[Saved entries]
= Beginning of Section =
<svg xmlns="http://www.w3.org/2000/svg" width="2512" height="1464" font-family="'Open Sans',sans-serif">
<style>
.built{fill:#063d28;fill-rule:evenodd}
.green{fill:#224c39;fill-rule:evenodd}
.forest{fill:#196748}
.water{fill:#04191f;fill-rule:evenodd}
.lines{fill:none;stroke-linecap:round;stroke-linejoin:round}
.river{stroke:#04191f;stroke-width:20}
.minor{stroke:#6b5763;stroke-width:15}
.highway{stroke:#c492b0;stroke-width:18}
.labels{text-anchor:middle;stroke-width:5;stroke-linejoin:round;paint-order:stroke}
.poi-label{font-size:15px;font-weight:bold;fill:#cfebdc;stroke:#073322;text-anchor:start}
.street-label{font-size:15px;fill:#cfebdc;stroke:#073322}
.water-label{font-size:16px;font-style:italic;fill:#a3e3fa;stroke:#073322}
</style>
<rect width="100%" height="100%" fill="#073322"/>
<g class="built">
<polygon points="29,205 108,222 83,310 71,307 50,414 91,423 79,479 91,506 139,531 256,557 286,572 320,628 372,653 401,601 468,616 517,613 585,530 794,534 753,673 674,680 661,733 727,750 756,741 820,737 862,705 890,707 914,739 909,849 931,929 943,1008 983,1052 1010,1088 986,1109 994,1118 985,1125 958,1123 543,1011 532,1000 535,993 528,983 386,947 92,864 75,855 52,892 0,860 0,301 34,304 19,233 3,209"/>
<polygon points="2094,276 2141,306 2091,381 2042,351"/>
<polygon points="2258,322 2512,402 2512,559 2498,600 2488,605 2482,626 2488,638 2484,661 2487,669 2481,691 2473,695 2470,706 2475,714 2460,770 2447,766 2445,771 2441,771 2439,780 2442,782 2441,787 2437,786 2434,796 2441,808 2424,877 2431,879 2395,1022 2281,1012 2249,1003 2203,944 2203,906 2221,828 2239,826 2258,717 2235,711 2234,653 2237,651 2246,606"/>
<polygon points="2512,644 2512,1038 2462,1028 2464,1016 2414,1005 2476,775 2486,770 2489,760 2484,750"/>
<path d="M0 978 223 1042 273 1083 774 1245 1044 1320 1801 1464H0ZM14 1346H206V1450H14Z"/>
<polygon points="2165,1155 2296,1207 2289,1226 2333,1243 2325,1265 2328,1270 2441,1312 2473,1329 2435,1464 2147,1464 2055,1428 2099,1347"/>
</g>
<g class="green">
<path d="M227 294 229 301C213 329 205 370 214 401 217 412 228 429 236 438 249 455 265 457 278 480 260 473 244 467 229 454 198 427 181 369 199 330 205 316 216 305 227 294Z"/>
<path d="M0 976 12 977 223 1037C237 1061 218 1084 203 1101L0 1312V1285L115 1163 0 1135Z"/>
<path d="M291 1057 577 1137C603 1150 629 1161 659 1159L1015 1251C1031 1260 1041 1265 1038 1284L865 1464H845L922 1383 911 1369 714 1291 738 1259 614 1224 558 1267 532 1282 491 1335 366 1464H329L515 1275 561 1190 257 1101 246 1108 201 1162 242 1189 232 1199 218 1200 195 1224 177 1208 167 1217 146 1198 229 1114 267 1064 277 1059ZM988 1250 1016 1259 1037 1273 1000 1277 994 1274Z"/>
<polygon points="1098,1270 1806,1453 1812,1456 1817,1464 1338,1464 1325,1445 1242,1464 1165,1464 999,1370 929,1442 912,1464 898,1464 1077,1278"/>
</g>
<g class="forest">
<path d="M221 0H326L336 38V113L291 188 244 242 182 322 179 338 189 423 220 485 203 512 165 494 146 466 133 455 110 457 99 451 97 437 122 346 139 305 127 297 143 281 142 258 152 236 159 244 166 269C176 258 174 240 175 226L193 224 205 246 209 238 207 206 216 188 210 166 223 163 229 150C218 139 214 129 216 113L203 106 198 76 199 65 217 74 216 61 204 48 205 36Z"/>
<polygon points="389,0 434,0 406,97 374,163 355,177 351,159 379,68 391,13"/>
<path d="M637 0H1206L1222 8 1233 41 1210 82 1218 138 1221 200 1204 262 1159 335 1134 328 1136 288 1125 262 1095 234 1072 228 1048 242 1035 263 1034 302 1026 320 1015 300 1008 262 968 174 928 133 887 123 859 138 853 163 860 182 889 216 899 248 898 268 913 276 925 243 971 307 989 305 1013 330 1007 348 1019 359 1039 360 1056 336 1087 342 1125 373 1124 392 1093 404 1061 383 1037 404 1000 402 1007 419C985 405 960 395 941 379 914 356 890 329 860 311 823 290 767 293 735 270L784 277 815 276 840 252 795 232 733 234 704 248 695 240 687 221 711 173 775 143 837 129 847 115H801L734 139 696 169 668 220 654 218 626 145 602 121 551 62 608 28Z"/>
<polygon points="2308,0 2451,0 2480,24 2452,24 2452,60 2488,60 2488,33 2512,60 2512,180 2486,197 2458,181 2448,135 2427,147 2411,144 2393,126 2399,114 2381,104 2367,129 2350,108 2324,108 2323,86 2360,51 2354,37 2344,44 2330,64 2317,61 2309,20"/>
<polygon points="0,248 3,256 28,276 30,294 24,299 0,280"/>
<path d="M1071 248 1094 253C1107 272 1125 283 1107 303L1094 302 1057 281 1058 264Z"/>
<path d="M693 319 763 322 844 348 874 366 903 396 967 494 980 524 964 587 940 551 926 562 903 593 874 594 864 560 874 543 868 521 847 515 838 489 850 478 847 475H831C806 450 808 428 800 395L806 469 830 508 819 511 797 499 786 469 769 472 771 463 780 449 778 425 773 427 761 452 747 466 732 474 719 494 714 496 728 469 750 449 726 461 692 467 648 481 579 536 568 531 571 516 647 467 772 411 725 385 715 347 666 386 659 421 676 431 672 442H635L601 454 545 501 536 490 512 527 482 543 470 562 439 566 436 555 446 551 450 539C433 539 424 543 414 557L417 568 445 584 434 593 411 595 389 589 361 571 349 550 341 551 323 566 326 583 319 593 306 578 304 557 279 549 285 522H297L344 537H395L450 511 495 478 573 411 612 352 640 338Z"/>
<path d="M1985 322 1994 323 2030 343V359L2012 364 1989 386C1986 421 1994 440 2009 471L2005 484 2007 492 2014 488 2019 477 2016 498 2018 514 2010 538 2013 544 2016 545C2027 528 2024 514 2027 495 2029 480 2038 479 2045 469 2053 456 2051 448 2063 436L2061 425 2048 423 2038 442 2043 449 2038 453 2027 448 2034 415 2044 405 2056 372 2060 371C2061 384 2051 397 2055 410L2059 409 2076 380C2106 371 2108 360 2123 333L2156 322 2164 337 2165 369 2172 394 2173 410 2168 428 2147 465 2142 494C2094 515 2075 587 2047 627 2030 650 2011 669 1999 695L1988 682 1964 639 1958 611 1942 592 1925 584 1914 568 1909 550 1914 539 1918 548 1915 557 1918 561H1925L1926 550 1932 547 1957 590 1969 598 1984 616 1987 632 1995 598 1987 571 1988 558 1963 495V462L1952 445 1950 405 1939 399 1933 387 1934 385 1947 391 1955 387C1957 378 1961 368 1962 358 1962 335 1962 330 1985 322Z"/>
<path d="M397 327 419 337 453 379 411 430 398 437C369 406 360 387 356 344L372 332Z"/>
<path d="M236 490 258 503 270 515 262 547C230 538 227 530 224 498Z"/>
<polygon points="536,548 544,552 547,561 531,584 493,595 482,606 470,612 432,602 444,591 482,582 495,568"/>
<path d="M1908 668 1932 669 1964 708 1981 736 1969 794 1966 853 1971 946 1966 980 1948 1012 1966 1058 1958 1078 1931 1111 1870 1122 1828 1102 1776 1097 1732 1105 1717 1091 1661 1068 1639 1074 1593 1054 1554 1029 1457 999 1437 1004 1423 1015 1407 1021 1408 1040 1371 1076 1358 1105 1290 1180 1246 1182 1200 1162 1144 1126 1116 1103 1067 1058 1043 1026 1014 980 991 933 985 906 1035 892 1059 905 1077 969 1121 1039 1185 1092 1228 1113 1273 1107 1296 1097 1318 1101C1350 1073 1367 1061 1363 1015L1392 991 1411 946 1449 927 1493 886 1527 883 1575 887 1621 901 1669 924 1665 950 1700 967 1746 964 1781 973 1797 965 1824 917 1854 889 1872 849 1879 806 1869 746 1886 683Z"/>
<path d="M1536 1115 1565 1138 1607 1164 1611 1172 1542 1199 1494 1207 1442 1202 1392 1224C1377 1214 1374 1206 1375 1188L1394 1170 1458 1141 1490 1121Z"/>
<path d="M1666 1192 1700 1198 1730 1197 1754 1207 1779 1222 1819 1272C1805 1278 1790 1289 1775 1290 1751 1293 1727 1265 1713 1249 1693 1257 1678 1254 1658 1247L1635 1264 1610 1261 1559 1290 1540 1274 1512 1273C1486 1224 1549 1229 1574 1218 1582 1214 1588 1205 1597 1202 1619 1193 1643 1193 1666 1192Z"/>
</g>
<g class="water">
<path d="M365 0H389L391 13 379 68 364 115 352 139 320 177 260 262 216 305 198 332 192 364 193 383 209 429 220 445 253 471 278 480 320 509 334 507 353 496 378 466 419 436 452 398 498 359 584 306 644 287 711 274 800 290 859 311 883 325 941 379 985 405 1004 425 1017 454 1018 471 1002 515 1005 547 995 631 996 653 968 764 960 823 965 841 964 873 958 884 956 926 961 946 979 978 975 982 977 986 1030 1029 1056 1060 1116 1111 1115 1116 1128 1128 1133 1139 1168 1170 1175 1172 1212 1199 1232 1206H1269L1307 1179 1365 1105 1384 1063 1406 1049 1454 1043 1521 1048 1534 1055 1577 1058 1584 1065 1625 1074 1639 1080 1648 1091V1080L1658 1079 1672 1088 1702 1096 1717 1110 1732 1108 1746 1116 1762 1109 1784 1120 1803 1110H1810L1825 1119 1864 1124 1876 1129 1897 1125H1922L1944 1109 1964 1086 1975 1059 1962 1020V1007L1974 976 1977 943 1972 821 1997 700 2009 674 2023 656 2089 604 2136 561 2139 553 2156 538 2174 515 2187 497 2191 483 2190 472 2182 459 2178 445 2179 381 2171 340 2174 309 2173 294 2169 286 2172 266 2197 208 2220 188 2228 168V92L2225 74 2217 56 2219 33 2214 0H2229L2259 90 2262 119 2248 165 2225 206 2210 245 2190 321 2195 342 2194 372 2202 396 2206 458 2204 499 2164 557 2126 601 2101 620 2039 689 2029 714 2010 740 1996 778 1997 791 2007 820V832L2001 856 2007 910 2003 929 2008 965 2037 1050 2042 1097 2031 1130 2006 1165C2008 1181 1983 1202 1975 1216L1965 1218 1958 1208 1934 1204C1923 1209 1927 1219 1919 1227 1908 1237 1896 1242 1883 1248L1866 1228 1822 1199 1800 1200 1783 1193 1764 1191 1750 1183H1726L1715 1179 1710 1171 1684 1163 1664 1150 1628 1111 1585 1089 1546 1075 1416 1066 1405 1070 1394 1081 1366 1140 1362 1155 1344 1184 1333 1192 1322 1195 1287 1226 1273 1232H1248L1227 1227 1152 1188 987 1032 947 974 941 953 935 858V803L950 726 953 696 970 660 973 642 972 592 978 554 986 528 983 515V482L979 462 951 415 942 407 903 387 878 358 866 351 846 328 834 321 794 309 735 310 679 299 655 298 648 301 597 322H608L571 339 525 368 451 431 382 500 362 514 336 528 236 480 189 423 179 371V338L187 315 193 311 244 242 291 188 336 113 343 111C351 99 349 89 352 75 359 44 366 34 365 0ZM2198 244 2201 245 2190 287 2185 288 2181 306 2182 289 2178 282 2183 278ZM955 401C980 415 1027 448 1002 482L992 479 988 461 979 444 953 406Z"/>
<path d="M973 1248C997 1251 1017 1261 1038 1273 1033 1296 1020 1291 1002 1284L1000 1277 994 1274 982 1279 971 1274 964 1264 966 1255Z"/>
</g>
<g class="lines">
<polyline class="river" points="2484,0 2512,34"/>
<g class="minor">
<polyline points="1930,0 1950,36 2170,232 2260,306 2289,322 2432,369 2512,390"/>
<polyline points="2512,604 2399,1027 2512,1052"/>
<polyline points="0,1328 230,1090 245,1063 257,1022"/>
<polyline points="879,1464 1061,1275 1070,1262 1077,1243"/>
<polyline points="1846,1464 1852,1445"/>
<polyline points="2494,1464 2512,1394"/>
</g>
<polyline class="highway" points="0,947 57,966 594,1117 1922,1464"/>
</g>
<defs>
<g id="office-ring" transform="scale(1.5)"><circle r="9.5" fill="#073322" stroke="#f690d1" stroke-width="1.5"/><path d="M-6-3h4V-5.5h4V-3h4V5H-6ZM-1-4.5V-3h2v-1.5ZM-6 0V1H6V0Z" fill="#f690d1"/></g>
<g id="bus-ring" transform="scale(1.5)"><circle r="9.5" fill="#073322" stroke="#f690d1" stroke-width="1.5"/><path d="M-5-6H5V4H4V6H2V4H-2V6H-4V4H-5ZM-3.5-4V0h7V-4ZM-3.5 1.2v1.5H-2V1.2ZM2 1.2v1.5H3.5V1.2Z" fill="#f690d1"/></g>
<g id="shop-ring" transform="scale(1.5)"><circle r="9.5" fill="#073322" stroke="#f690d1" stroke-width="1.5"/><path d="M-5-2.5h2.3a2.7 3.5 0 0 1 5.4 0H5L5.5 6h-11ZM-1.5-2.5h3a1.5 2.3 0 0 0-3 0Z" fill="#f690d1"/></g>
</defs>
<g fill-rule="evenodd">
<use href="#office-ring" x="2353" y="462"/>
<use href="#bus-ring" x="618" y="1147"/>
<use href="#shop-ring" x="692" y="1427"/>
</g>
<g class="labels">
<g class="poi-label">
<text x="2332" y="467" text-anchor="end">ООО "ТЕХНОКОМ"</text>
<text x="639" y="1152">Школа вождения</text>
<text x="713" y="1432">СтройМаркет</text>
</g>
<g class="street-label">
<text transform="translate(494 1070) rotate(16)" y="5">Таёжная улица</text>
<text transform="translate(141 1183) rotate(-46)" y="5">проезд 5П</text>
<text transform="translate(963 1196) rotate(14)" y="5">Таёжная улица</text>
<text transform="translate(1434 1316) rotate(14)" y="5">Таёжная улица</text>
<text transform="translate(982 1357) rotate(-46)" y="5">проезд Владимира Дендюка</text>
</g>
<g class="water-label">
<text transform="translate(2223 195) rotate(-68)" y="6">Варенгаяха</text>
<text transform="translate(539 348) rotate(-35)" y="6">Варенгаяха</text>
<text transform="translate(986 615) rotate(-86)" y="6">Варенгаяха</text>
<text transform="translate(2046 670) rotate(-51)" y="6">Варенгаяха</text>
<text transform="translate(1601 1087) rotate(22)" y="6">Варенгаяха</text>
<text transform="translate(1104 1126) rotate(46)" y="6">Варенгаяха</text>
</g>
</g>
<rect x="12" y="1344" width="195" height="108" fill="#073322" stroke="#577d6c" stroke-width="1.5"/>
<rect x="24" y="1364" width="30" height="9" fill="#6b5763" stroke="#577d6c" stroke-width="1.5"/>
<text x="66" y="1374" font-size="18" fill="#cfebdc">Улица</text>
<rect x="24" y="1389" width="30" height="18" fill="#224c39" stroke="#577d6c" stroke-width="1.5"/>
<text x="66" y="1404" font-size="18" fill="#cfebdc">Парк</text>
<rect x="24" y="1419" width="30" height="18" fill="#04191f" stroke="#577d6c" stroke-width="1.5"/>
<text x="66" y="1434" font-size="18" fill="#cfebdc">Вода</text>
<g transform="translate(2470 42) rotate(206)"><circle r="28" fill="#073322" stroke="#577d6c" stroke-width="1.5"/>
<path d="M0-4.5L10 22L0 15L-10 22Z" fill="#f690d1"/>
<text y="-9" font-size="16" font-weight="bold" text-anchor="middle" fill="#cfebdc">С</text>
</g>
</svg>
= End of Section =
# WHAT IS NEEDED:
Which lines of the data above contain the string "evenodd"? Copy each of them.

# EXERCISE OUTPUT:
.built{fill:#063d28;fill-rule:evenodd}
.green{fill:#224c39;fill-rule:evenodd}
.water{fill:#04191f;fill-rule:evenodd}
<g fill-rule="evenodd">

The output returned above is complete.